Skip the images; return every entry exactly.

+++++

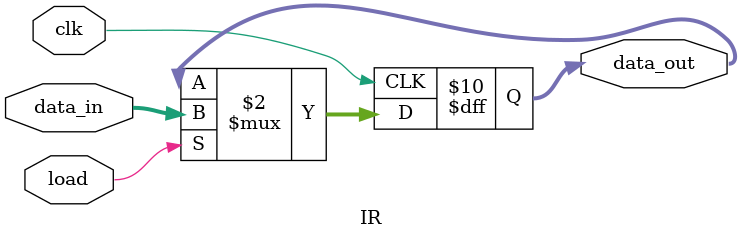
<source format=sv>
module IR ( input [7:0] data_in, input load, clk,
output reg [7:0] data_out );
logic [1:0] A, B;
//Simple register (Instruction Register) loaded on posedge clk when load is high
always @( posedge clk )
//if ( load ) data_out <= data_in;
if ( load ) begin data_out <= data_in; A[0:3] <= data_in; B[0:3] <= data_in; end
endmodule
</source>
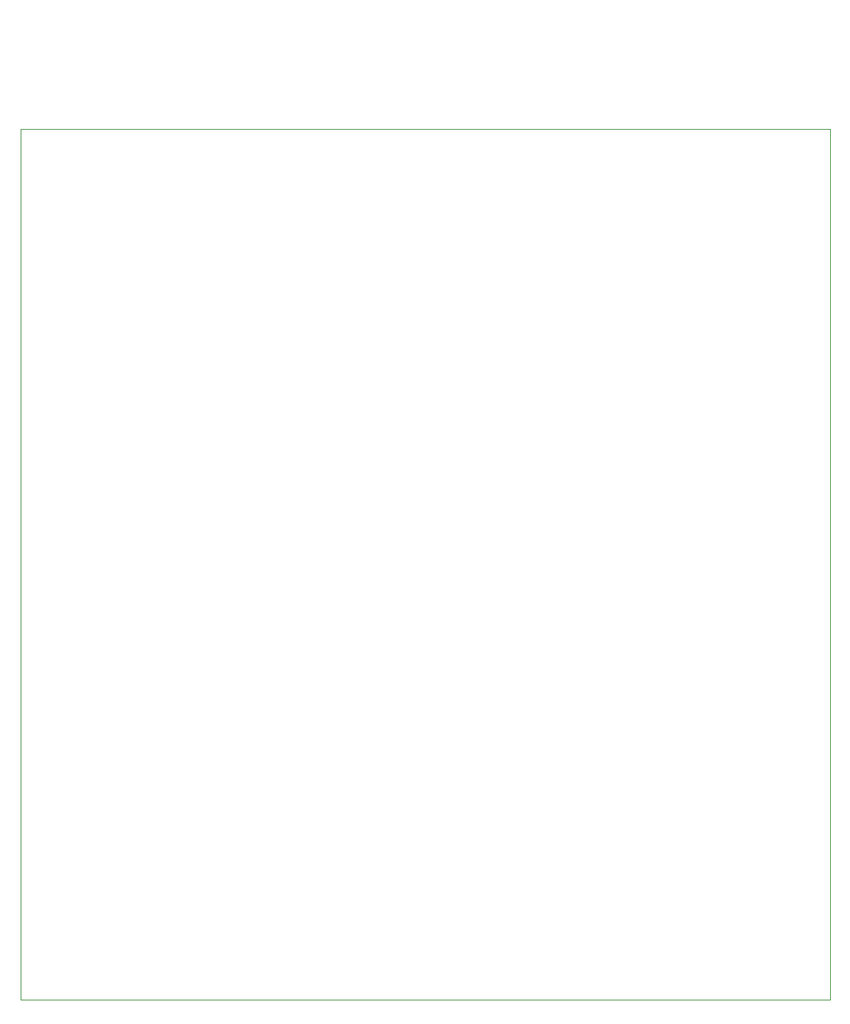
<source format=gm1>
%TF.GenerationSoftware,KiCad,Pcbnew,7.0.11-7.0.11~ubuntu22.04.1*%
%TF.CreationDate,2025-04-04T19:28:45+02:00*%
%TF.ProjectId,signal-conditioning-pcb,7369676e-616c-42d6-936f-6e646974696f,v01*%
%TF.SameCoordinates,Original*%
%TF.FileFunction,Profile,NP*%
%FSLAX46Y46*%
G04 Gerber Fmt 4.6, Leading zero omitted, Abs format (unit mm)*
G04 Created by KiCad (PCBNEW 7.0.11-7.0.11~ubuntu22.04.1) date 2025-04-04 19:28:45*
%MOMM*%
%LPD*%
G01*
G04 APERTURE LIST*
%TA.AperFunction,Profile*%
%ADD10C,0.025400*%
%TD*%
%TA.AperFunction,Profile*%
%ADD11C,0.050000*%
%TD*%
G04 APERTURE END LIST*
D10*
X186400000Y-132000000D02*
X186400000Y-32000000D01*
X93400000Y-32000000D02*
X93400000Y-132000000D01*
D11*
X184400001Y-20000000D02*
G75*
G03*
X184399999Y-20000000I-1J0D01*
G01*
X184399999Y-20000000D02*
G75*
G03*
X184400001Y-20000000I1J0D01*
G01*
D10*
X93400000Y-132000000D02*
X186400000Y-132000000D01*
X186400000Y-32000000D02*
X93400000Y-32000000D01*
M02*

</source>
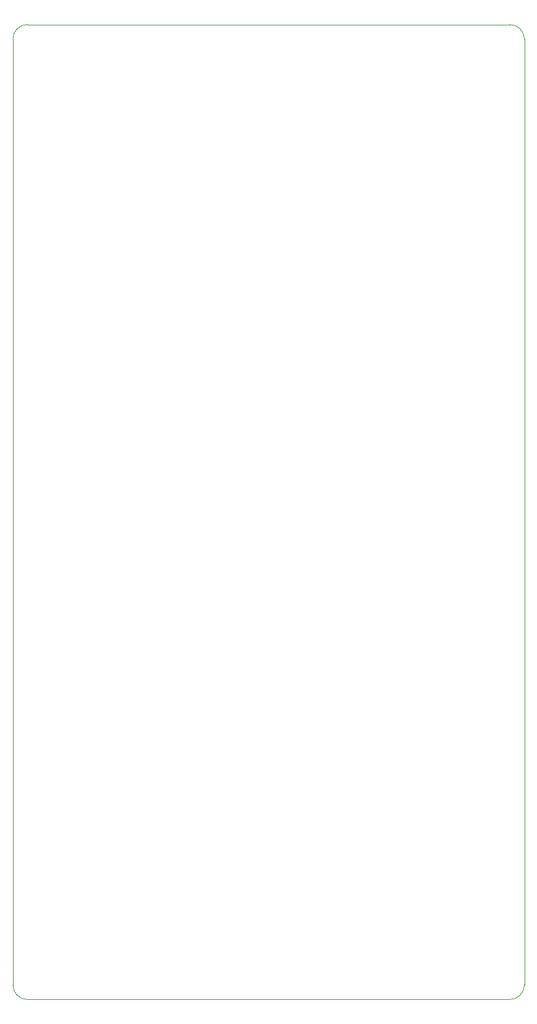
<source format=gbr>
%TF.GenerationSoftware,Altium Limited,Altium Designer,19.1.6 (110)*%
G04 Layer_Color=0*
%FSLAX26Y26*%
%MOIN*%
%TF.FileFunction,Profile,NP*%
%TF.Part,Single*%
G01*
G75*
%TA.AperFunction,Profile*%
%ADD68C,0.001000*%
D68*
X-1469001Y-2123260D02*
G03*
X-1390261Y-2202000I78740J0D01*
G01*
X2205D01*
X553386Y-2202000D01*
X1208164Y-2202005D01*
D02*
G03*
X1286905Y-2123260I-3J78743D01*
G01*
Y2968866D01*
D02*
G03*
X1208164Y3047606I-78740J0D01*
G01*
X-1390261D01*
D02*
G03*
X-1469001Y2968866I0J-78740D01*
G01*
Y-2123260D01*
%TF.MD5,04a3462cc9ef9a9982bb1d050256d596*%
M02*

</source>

+++++

*Answer space*
<source format=sv>
module IR ( input [7:0] data_in, input load, clk,
output reg [7:0] data_out );
logic [1:0] A, B;
//Simple register (Instruction Register) loaded on posedge clk when load is high
always @( posedge clk )
//if ( load ) data_out <= data_in;
if ( load ) begin data_out <= data_in; A[0:3] <= data_in; B[0:3] <= data_in; end
endmodule
</source>
<source format=gm1>
%TF.GenerationSoftware,KiCad,Pcbnew,7.0.11-7.0.11~ubuntu22.04.1*%
%TF.CreationDate,2025-04-04T19:28:45+02:00*%
%TF.ProjectId,signal-conditioning-pcb,7369676e-616c-42d6-936f-6e646974696f,v01*%
%TF.SameCoordinates,Original*%
%TF.FileFunction,Profile,NP*%
%FSLAX46Y46*%
G04 Gerber Fmt 4.6, Leading zero omitted, Abs format (unit mm)*
G04 Created by KiCad (PCBNEW 7.0.11-7.0.11~ubuntu22.04.1) date 2025-04-04 19:28:45*
%MOMM*%
%LPD*%
G01*
G04 APERTURE LIST*
%TA.AperFunction,Profile*%
%ADD10C,0.025400*%
%TD*%
%TA.AperFunction,Profile*%
%ADD11C,0.050000*%
%TD*%
G04 APERTURE END LIST*
D10*
X186400000Y-132000000D02*
X186400000Y-32000000D01*
X93400000Y-32000000D02*
X93400000Y-132000000D01*
D11*
X184400001Y-20000000D02*
G75*
G03*
X184399999Y-20000000I-1J0D01*
G01*
X184399999Y-20000000D02*
G75*
G03*
X184400001Y-20000000I1J0D01*
G01*
D10*
X93400000Y-132000000D02*
X186400000Y-132000000D01*
X186400000Y-32000000D02*
X93400000Y-32000000D01*
M02*

</source>
<source format=gbr>
%TF.GenerationSoftware,Altium Limited,Altium Designer,19.1.6 (110)*%
G04 Layer_Color=0*
%FSLAX26Y26*%
%MOIN*%
%TF.FileFunction,Profile,NP*%
%TF.Part,Single*%
G01*
G75*
%TA.AperFunction,Profile*%
%ADD68C,0.001000*%
D68*
X-1469001Y-2123260D02*
G03*
X-1390261Y-2202000I78740J0D01*
G01*
X2205D01*
X553386Y-2202000D01*
X1208164Y-2202005D01*
D02*
G03*
X1286905Y-2123260I-3J78743D01*
G01*
Y2968866D01*
D02*
G03*
X1208164Y3047606I-78740J0D01*
G01*
X-1390261D01*
D02*
G03*
X-1469001Y2968866I0J-78740D01*
G01*
Y-2123260D01*
%TF.MD5,04a3462cc9ef9a9982bb1d050256d596*%
M02*

</source>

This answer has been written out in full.